Eso le dijo Jesús a Pedro, y te lo dice a ti también, sacerdote, y te manda ir a Él en medio de la oscuridad, de los vientos fuertes, y del mar embravecido, caminando sobre el agua, porque quiere que tu única seguridad sea Él.
Tu Señor te reta, sacerdote, y pone a prueba tu fe, pidiéndote confianza a la fidelidad de su amistad, porque Él no te ha llamado siervo, te ha llamado amigo, y te lo quiere demostrar.
Tu Señor te llama, sacerdote. Escúchalo y obedécelo, sin poner en duda ni una sola de sus palabras, porque sería dudar de su poder, de su autoridad y de su veracidad. Él es Dios todopoderoso, y Él es la verdad.
Tu Señor es misericordioso y nunca te dejará de su mano. Confía en Él, sacerdote, ve a Él, camina hacia Él. Él es el camino. ¡Anda!, sigue caminando, y demuéstrale con tus obras tu fe.
Tu Señor sale a tu encuentro, sacerdote, en la calma, en la tempestad, en cualquier momento, en cualquier lugar.

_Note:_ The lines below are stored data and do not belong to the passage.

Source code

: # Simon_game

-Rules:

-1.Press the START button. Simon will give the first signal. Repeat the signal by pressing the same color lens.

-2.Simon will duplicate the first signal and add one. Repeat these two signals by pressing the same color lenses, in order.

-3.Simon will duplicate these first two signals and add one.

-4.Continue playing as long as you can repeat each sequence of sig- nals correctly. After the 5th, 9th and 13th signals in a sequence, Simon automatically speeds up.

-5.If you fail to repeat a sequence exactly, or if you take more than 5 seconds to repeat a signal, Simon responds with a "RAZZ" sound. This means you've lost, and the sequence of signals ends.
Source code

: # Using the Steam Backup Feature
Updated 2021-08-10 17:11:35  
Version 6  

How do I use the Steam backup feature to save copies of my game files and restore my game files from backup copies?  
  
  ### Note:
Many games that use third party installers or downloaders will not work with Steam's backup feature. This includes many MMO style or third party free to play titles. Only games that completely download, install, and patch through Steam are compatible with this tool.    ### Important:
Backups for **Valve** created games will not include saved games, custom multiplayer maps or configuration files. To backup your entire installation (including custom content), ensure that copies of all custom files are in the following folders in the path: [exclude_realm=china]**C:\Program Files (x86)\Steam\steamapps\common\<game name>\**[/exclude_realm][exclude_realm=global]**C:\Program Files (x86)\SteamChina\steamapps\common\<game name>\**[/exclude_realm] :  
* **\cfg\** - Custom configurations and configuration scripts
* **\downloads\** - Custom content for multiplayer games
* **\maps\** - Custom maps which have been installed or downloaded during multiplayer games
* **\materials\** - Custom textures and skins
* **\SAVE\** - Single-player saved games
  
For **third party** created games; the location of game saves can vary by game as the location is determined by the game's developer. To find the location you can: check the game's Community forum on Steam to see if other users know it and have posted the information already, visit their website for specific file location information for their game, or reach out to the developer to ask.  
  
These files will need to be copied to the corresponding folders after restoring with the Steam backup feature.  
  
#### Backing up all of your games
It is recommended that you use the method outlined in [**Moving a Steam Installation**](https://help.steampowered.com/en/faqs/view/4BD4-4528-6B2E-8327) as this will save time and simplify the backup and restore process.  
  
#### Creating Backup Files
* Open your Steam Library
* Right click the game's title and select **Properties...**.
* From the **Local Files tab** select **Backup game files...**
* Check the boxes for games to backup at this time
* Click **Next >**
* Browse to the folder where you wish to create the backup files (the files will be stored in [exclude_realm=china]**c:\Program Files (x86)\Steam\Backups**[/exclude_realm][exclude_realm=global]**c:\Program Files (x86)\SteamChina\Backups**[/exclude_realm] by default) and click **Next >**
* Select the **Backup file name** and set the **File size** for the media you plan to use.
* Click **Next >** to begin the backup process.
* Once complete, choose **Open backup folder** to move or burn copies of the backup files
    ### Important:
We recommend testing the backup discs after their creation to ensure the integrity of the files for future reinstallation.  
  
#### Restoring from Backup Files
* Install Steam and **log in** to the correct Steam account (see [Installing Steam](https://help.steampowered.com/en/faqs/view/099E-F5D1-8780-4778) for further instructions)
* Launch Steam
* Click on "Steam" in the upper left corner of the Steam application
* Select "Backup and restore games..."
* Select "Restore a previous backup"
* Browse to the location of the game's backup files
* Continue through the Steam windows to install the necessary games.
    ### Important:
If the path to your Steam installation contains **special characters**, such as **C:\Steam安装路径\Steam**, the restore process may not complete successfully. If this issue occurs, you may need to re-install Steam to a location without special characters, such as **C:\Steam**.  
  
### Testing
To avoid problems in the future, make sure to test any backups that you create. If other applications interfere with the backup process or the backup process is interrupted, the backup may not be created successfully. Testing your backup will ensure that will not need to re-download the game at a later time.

Permanece atento para que lo veas, para que lo reconozcas, para que sepas que es Cristo que pasa, y lo invites a entrar en tu casa, porque Él está a la puerta y llama.
Y tú, sacerdote, ¿eres hombre de fe?
¿Estás dispuesto a seguir a tu Señor, aunque las condiciones sean adversas, y mantenerte firme en la fe, convencido de que ahí está tu Señor contigo, para salvarte?
¿Confías totalmente en el amigo que ha dado la vida por ti, porque te has dado cuenta de que nadie tiene un amor más grande?
¿Tienes el valor de dar la vida por tu Señor, y estás dispuesto a cargar tu cruz ante la incredulidad de los demás, ante sus miedos, y por encima de las tentaciones que debilitan tu fe, que te hacen dudar y que ponen en riesgo tu vida?
¿Estás dispuesto a dejarlo todo y a darlo todo por Cristo Rey, cumpliendo su Palabra, porque estás convencido de que su ley es tu ley?
¿Eres frío o caliente? ¿O acaso te has vuelto tibio por miedo a la gente?
¿Estás con Cristo, o estás contra Él?
No seas incrédulo, sacerdote, sino creyente. No dudes, sino cree.
Y si un día tuvieras miedo, y perdieras la confianza, nunca pierdas la esperanza de que tu Señor tiene su mano extendida hacia ti, para rescatarte, para salvarte, y quiere mostrarte su amor y su amistad, aun en medio de la tormenta y de la oscuridad, porque se compadece de tu debilidad.
Y si te preocupara causarle a tu Señor el dolor de tu desconfianza, de tu inseguridad, de tu duda, de tus miedos, de tu tentación, de tu pecado, de tu infidelidad, de tu indignidad, y de tu incredulidad, tómate de la mano de su Madre, y camina confiado en la seguridad de la protección de su manto y de su amor maternal, porque ella viene en tu auxilio, y como faro te trae la luz y te muestra el camino, porque ella siempre te lleva a Jesús.
Tu Señor es el Hijo de Dios, sacerdote, y tú has sido llamado para ser configurado con Él, y te da sus mismos sentimientos, y te da su poder, para que tú extiendas tu mano, y fortalezcas la fe de aquellos que tienen miedo, y que no lo pueden ver, de los que se hunden en medio de las aguas turbulentas del mundo, pero que gritan con todas sus fuerzas: ¡sálvame, Señor! Porque no han perdido la esperanza.
Extiende tu brazo, sacerdote, porque tú eres para el mundo la mano de Dios que sostiene y que salva.